The leading professional group for loggers in New Zealand says their members are being challenged by the lack of young skilled people available to work in rural areas, but the solution is not likely to be importing the people with skills. Forest Industry Contractors Association (FICA) president Ross Davis says a lack of good people with the right skills is now having a real impact in forest workplaces. Together, industry and government must re-look at how school leavers are being prepared for real employment and work together to improve funding and access to technology skills training.

Davis says, “Our members have been working closely with some of the really practical technology institutes but we need more people with different skills from the past. Many more of our logging crews are using mechanised harvesters – providing a great workplace while at the same time making steep slope forest harvesting safer.”

Davis says forestry employers have also been working hard at drug-testing regimes for more than ten years. Our members have led the way in drug testing and positive test results have been declining among their workforce for several years now. He said the bigger challenges for employers in the forest are:

• Students and their parents don’t yet understand that technology skills are now the key to getting good forestry jobs. “We need early risers and hard workers.
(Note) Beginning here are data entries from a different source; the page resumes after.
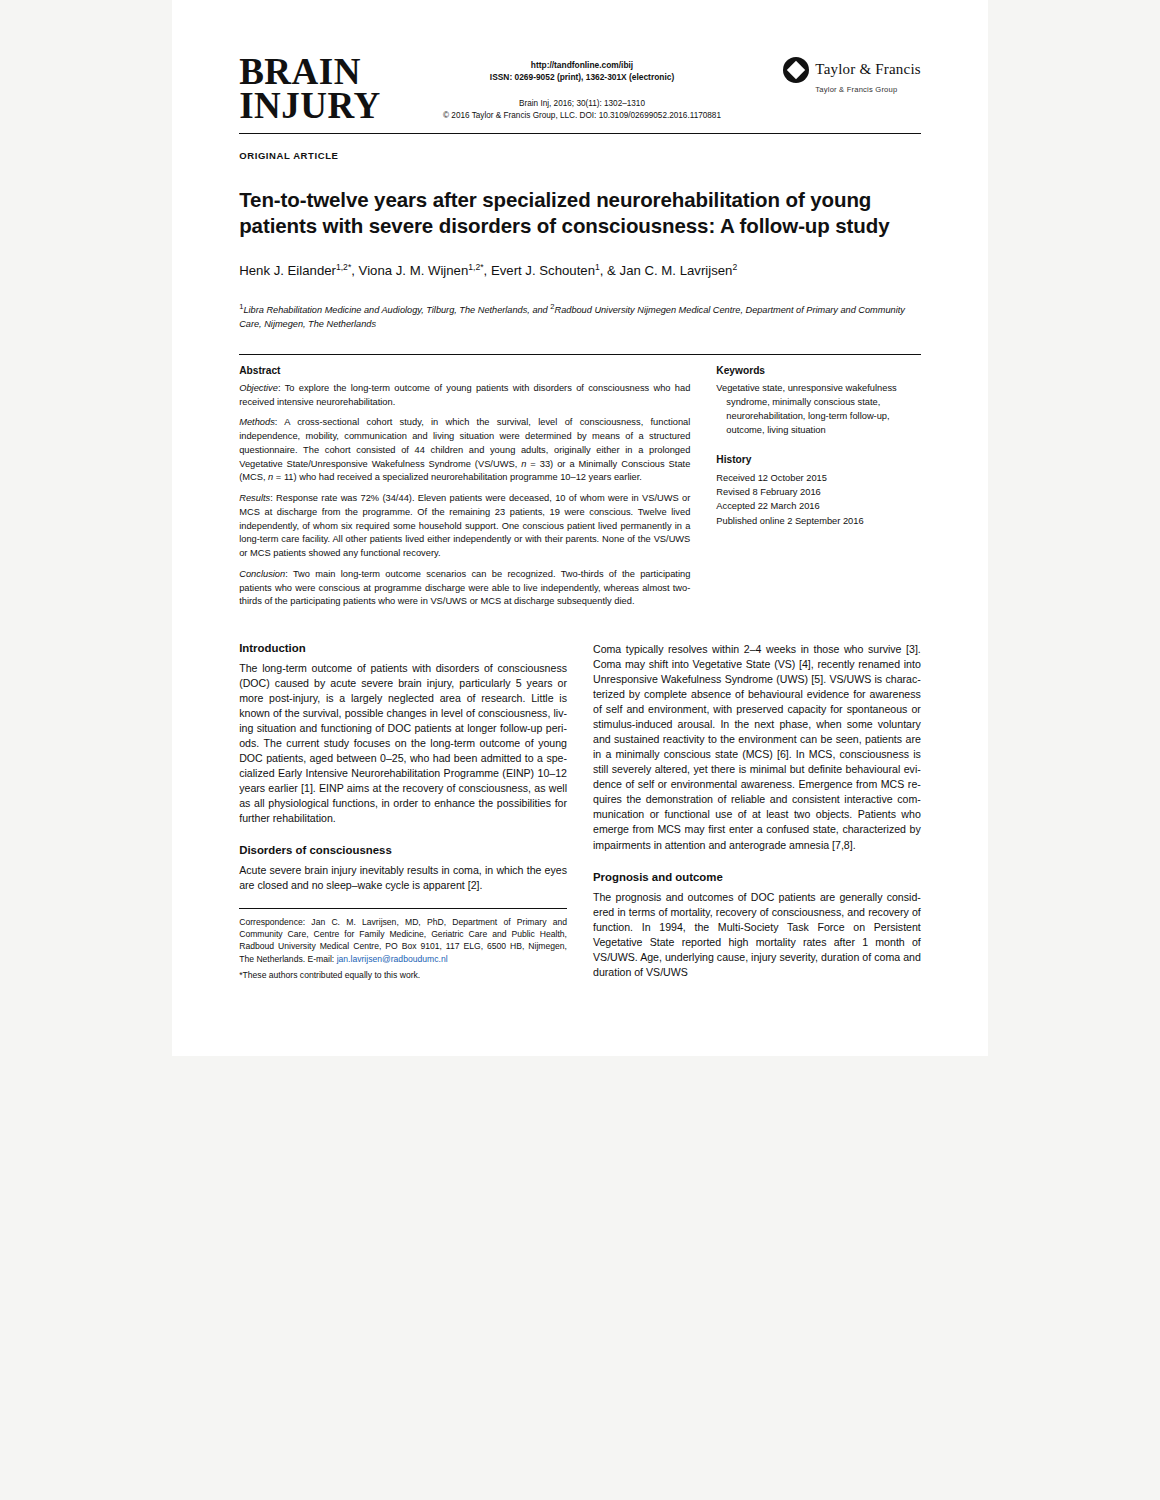BRAININJURY
http://tandfonline.com/ibij
ISSN: 0269-9052 (print), 1362-301X (electronic)
Brain Inj, 2016; 30(11): 1302–1310
© 2016 Taylor & Francis Group, LLC. DOI: 10.3109/02699052.2016.1170881
Taylor & Francis
Taylor & Francis Group
ORIGINAL ARTICLE
Ten-to-twelve years after specialized neurorehabilitation of young patients with severe disorders of consciousness: A follow-up study
Henk J. Eilander1,2*, Viona J. M. Wijnen1,2*, Evert J. Schouten1, & Jan C. M. Lavrijsen2
1Libra Rehabilitation Medicine and Audiology, Tilburg, The Netherlands, and 2Radboud University Nijmegen Medical Centre, Department of Primary and Community Care, Nijmegen, The Netherlands
Abstract
Objective: To explore the long-term outcome of young patients with disorders of consciousness who had received intensive neurorehabilitation.
Methods: A cross-sectional cohort study, in which the survival, level of consciousness, functional independence, mobility, communication and living situation were determined by means of a structured questionnaire. The cohort consisted of 44 children and young adults, originally either in a prolonged Vegetative State/Unresponsive Wakefulness Syndrome (VS/UWS, n = 33) or a Minimally Conscious State (MCS, n = 11) who had received a specialized neurorehabilitation programme 10–12 years earlier.
Results: Response rate was 72% (34/44). Eleven patients were deceased, 10 of whom were in VS/UWS or MCS at discharge from the programme. Of the remaining 23 patients, 19 were conscious. Twelve lived independently, of whom six required some household support. One conscious patient lived permanently in a long-term care facility. All other patients lived either independently or with their parents. None of the VS/UWS or MCS patients showed any functional recovery.
Conclusion: Two main long-term outcome scenarios can be recognized. Two-thirds of the participating patients who were conscious at programme discharge were able to live independently, whereas almost two-thirds of the participating patients who were in VS/UWS or MCS at discharge subsequently died.
Keywords
Vegetative state, unresponsive wakefulness syndrome, minimally conscious state, neurorehabilitation, long-term follow-up, outcome, living situation
History
Received 12 October 2015
Revised 8 February 2016
Accepted 22 March 2016
Published online 2 September 2016
Introduction
The long-term outcome of patients with disorders of consciousness (DOC) caused by acute severe brain injury, particularly 5 years or more post-injury, is a largely neglected area of research. Little is known of the survival, possible changes in level of consciousness, living situation and functioning of DOC patients at longer follow-up periods. The current study focuses on the long-term outcome of young DOC patients, aged between 0–25, who had been admitted to a specialized Early Intensive Neurorehabilitation Programme (EINP) 10–12 years earlier [1]. EINP aims at the recovery of consciousness, as well as all physiological functions, in order to enhance the possibilities for further rehabilitation.
Disorders of consciousness
Acute severe brain injury inevitably results in coma, in which the eyes are closed and no sleep–wake cycle is apparent [2].
Correspondence: Jan C. M. Lavrijsen, MD, PhD, Department of Primary and Community Care, Centre for Family Medicine, Geriatric Care and Public Health, Radboud University Medical Centre, PO Box 9101, 117 ELG, 6500 HB, Nijmegen, The Netherlands. E-mail: jan.lavrijsen@radboudumc.nl *These authors contributed equally to this work.
Coma typically resolves within 2–4 weeks in those who survive [3]. Coma may shift into Vegetative State (VS) [4], recently renamed into Unresponsive Wakefulness Syndrome (UWS) [5]. VS/UWS is characterized by complete absence of behavioural evidence for awareness of self and environment, with preserved capacity for spontaneous or stimulus-induced arousal. In the next phase, when some voluntary and sustained reactivity to the environment can be seen, patients are in a minimally conscious state (MCS) [6]. In MCS, consciousness is still severely altered, yet there is minimal but definite behavioural evidence of self or environmental awareness. Emergence from MCS requires the demonstration of reliable and consistent interactive communication or functional use of at least two objects. Patients who emerge from MCS may first enter a confused state, characterized by impairments in attention and anterograde amnesia [7,8].
Prognosis and outcome
The prognosis and outcomes of DOC patients are generally considered in terms of mortality, recovery of consciousness, and recovery of function. In 1994, the Multi-Society Task Force on Persistent Vegetative State reported high mortality rates after 1 month of VS/UWS. Age, underlying cause, injury severity, duration of coma and duration of VS/UWS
For highly skilled young people, the jobs are there now to run multi-million machines forest harvesting machines,” says Davis.

• “We don’t need so many low-skilled people, but the training must be based around practical operating skills. They need to be productive when running a large harvester with several on-board computer systems.”

“Our industry is New Zealand’s third largest now. We’re poised for growth in both logs for export and to local sawmills. We really need smart skilled young people who are not afraid of hard work. The rewards are there for the right people,” says Davis.